# Task to carry out:
Reproduce all entries precisely as they are written.
— Start Material to process —
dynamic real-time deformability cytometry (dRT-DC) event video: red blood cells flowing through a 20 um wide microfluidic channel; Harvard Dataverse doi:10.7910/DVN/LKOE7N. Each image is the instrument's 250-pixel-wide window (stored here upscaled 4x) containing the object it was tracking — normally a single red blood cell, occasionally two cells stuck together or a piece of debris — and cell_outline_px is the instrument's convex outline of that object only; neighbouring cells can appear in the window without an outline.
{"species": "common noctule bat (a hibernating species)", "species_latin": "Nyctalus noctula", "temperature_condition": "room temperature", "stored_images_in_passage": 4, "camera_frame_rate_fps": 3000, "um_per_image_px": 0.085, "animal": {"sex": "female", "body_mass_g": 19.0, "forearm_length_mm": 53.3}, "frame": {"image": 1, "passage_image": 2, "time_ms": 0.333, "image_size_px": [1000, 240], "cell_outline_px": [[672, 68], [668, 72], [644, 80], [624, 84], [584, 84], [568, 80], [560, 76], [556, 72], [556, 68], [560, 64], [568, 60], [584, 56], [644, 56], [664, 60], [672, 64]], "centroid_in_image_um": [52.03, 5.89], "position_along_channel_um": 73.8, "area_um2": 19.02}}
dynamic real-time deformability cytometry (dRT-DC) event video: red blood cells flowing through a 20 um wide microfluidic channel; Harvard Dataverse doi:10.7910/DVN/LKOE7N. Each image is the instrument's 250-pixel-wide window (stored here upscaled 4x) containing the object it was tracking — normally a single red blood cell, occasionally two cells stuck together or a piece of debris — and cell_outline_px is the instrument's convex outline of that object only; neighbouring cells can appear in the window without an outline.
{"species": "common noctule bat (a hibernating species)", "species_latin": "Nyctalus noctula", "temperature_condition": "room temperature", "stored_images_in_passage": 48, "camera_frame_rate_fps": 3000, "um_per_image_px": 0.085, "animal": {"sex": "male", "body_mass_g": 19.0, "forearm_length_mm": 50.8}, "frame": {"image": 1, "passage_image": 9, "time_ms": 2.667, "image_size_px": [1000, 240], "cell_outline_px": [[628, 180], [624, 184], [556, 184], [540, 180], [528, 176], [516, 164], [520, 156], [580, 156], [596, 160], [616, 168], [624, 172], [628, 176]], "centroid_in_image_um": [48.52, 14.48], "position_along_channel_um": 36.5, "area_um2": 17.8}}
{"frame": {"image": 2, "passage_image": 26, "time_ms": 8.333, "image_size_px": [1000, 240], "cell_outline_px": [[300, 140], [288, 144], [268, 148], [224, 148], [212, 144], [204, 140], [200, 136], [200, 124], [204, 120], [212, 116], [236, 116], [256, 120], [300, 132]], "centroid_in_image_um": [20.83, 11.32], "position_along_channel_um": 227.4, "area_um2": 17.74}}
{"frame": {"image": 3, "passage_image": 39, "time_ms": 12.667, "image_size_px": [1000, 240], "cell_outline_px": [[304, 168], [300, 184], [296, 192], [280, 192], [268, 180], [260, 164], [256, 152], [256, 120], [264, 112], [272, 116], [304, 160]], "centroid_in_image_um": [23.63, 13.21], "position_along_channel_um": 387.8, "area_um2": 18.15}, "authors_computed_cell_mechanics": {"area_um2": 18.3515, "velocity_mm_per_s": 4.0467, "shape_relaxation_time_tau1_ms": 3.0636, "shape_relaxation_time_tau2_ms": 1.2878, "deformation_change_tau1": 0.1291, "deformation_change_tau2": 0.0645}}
— End Material to process —
# Solution to this task:
dynamic real-time deformability cytometry (dRT-DC) event video: red blood cells flowing through a 20 um wide microfluidic channel; Harvard Dataverse doi:10.7910/DVN/LKOE7N. Each image is the instrument's 250-pixel-wide window (stored here upscaled 4x) containing the object it was tracking — normally a single red blood cell, occasionally two cells stuck together or a piece of debris — and cell_outline_px is the instrument's convex outline of that object only; neighbouring cells can appear in the window without an outline.
{"species": "common noctule bat (a hibernating species)", "species_latin": "Nyctalus noctula", "temperature_condition": "room temperature", "stored_images_in_passage": 4, "camera_frame_rate_fps": 3000, "um_per_image_px": 0.085, "animal": {"sex": "female", "body_mass_g": 19.0, "forearm_length_mm": 53.3}, "frame": {"image": 1, "passage_image": 2, "time_ms": 0.333, "image_size_px": [1000, 240], "cell_outline_px": [[672, 68], [668, 72], [644, 80], [624, 84], [584, 84], [568, 80], [560, 76], [556, 72], [556, 68], [560, 64], [568, 60], [584, 56], [644, 56], [664, 60], [672, 64]], "centroid_in_image_um": [52.03, 5.89], "position_along_channel_um": 73.8, "area_um2": 19.02}}
dynamic real-time deformability cytometry (dRT-DC) event video: red blood cells flowing through a 20 um wide microfluidic channel; Harvard Dataverse doi:10.7910/DVN/LKOE7N. Each image is the instrument's 250-pixel-wide window (stored here upscaled 4x) containing the object it was tracking — normally a single red blood cell, occasionally two cells stuck together or a piece of debris — and cell_outline_px is the instrument's convex outline of that object only; neighbouring cells can appear in the window without an outline.
{"species": "common noctule bat (a hibernating species)", "species_latin": "Nyctalus noctula", "temperature_condition": "room temperature", "stored_images_in_passage": 48, "camera_frame_rate_fps": 3000, "um_per_image_px": 0.085, "animal": {"sex": "male", "body_mass_g": 19.0, "forearm_length_mm": 50.8}, "frame": {"image": 1, "passage_image": 9, "time_ms": 2.667, "image_size_px": [1000, 240], "cell_outline_px": [[628, 180], [624, 184], [556, 184], [540, 180], [528, 176], [516, 164], [520, 156], [580, 156], [596, 160], [616, 168], [624, 172], [628, 176]], "centroid_in_image_um": [48.52, 14.48], "position_along_channel_um": 36.5, "area_um2": 17.8}}
{"frame": {"image": 2, "passage_image": 26, "time_ms": 8.333, "image_size_px": [1000, 240], "cell_outline_px": [[300, 140], [288, 144], [268, 148], [224, 148], [212, 144], [204, 140], [200, 136], [200, 124], [204, 120], [212, 116], [236, 116], [256, 120], [300, 132]], "centroid_in_image_um": [20.83, 11.32], "position_along_channel_um": 227.4, "area_um2": 17.74}}
{"frame": {"image": 3, "passage_image": 39, "time_ms": 12.667, "image_size_px": [1000, 240], "cell_outline_px": [[304, 168], [300, 184], [296, 192], [280, 192], [268, 180], [260, 164], [256, 152], [256, 120], [264, 112], [272, 116], [304, 160]], "centroid_in_image_um": [23.63, 13.21], "position_along_channel_um": 387.8, "area_um2": 18.15}, "authors_computed_cell_mechanics": {"area_um2": 18.3515, "velocity_mm_per_s": 4.0467, "shape_relaxation_time_tau1_ms": 3.0636, "shape_relaxation_time_tau2_ms": 1.2878, "deformation_change_tau1": 0.1291, "deformation_change_tau2": 0.0645}}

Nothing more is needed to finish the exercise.